Document segment:
○ ○ ○ ○ ○ ○ ○

- Meredith Tax, from a 1961 newspaper
- Born: September 18, 1942 Milwaukee, Wisconsin, U.S.
- Died: September 25, 2022 (aged 80) Teaneck, New Jersey, U.S.
- Education: Brandeis University; Birkbeck College;
- Occupation: Writer
- Known for: Feminist writer; activist;
- Spouses: ; Jonathan Schwartz ​(divorced)​ ; Marshall Berman ​(divorced)​
- Children: 2

= Meredith Tax =

American writer and activist (1942–2022)

Meredith Jane Tax (September 18, 1942 – September 25, 2022) was an American feminist writer and political activist.

==Early life==
Tax was born on September 18, 1942, in Milwaukee, Wisconsin, the daughter of Archie Tax, a physician, and Martha Brazy Tax. She graduated from Whitefish Bay High School in Whitefish Bay, Wisconsin, in 1960. In 1961, she represented Brandeis on College Bowl. She was a National Merit Scholar and was in the twelfth graduating class of Brandeis University in 1964. She spent the next four years at Birkbeck College, University of London, on Fulbright and Woodrow Wilson fellowships.

==Career==
Despite her "dreams of a gilded career in the arts", Tax gave up the idea of an academic career in favor of movement work and became a writer and an activist. After returning to the US, she became a founding member of Bread and Roses, a socialist women's liberation organization in Boston, and joined the October League. Tax's 1970 essay, "Woman and Her Mind: The Story of Daily Life", is considered a classic document of the US women's liberation movement. She is the author of a history book, The Rising of the Women: Feminist Solidarity and Class Conflict, 1880–1917 (1980; 2001); two historical novels, Rivington Street (1982; 2001) and Union Square (1988; 2001), and a children's picture book, Families (1981; 1996, 1998), which was attacked by the Christian Coalition for its nontraditional approach to family structure. In 1995, she coauthored "The Power of the Word: Culture, Censorship and Voice", a pamphlet on gender-based censorship, with Marjorie Agosin, Ama Ata Aidoo, Ritu Menon, Ninotchka Rosca, and Mariella Sala.

○ ○ ○ ○ ○ ○ ○

Material supplied:

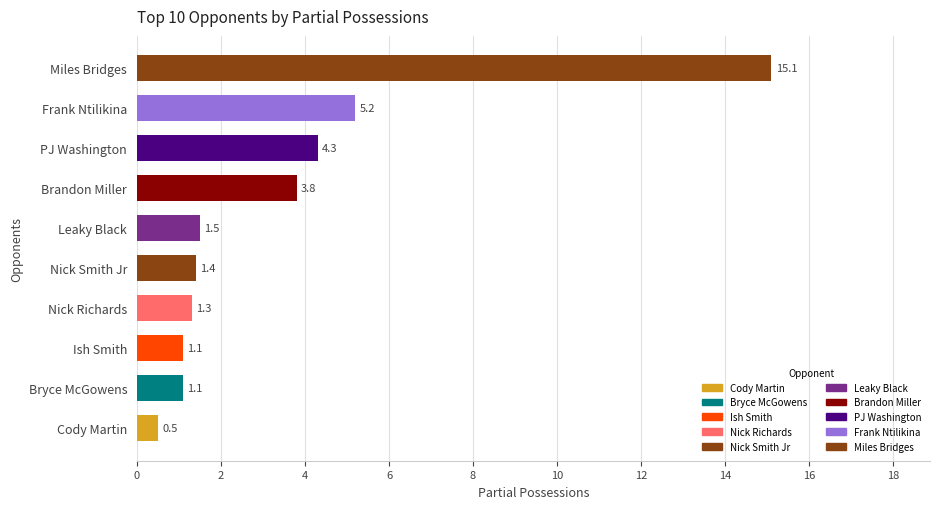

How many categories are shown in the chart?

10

○ ○ ○ ○ ○ ○ ○

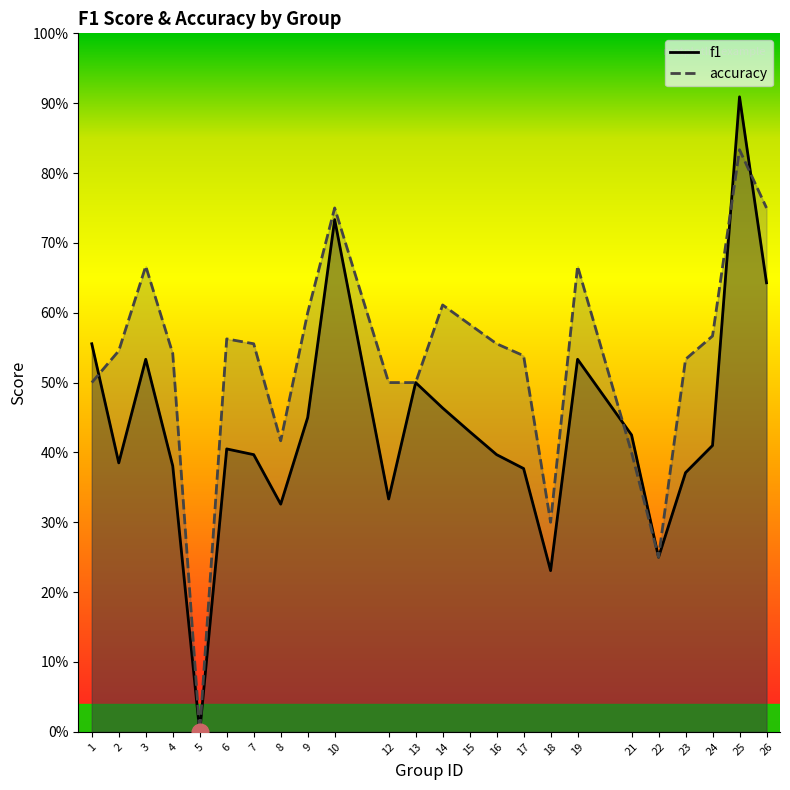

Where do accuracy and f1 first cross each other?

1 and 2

○ ○ ○ ○ ○ ○ ○

Exercise details: Duplicate the passage from the Meredith Tax biography starting at "- Education: Brandeis" and ending at "Woodrow Wilson fellowships.".

Solution for this problem:
- Education: Brandeis University; Birkbeck College;
- Occupation: Writer
- Known for: Feminist writer; activist;
- Spouses: ; Jonathan Schwartz ​(divorced)​ ; Marshall Berman ​(divorced)​
- Children: 2

= Meredith Tax =

American writer and activist (1942–2022)

Meredith Jane Tax (September 18, 1942 – September 25, 2022) was an American feminist writer and political activist.

==Early life==
Tax was born on September 18, 1942, in Milwaukee, Wisconsin, the daughter of Archie Tax, a physician, and Martha Brazy Tax. She graduated from Whitefish Bay High School in Whitefish Bay, Wisconsin, in 1960. In 1961, she represented Brandeis on College Bowl. She was a National Merit Scholar and was in the twelfth graduating class of Brandeis University in 1964. She spent the next four years at Birkbeck College, University of London, on Fulbright and Woodrow Wilson fellowships.